[Mark]
I often ask my self where my ideas come from.

[Arlo]
This is basically the same question Phaedrus asked himself about the origins of hypotheses, and led him towards Poincare and Einstein. Although he doesn't mention them, both Eco and Peirce posit very similar answers, as does Nietzsche (and Dewey, and Northrop and James). While their analogies differ, the "flash of light" is often painted as a sudden, unexpected, pre-intellectual moment of aesthetic awareness.
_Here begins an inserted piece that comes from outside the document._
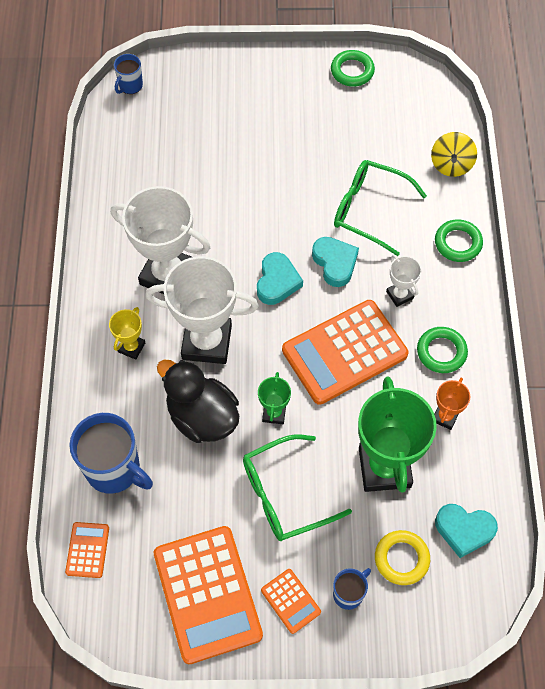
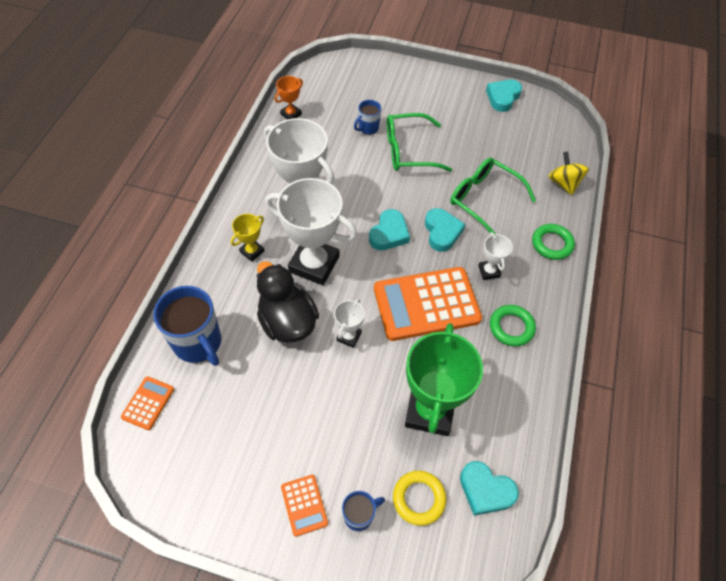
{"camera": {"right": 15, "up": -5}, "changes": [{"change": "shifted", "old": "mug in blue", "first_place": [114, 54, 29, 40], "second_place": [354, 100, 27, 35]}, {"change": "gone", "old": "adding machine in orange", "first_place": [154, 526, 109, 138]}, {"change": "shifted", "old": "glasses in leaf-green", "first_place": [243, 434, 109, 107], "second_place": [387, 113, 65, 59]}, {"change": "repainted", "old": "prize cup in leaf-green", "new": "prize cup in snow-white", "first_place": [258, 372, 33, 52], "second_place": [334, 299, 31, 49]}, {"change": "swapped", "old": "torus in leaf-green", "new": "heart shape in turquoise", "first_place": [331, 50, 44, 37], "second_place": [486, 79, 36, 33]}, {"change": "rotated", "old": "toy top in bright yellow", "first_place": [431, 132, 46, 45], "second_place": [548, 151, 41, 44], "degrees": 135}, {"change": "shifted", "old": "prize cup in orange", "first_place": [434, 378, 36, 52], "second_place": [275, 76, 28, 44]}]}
And, in keeping with all these authors more-or-less 'expansion' of the meaning of 'art', there is almost inconsequential difference between the 'flash' that brings forth an hypothesis followed by a new theory, and a 'flash' that brings forth an insight that is followed by a painting, a song, a book, a poem, a rotisserie, a metaphor, or a well-tuned motorcycle. In all cases (I think) its a question of 'creativity', or to use Campbell's word "the birth of something new".

[Mark]
Trying to determine that in an sq setting is as weird as trying to find the "Self" within a logical construct. The painting cannot turn around and describe the painter.

[Arlo]
I know the concept of "infinite regress" is disturbing to some, I think there is a strong psychological impulse to want those waves to reach a shore, but I personally think there is a great beauty in this metaphor. Once you ask "what is the eye that sees me?" (as Platt used to ask), you must then answer "what is the eye that sees that first eye?" and so on and so on... Its arbitrary, really, where you want to 'stop' the process. I think this was a brilliant insight in Hofstadter's "I am a Strange Loop". I think its also revealed (as Hofstadter points out) in works such as Magritte's "The False Mirror". "All this is just an analogy", as Pirsig wrote, and in the spirit of Hostadter could be restated "All this is just an analogy (including this sentence (and this one(and this one)...)...)". Anyways, I digress.

[Mark]
So perhaps it can be said that any creation as such can be evaluated on its usefulness.

[Arlo]
This is an interesting statement because it says, to me, "a creation can be evaluated on its value". What else can something be evaluated on? :-) Sadly, we have to use the language we have, and so its difficult to say things that from a MOQ-perspective aren't tautological or redundant.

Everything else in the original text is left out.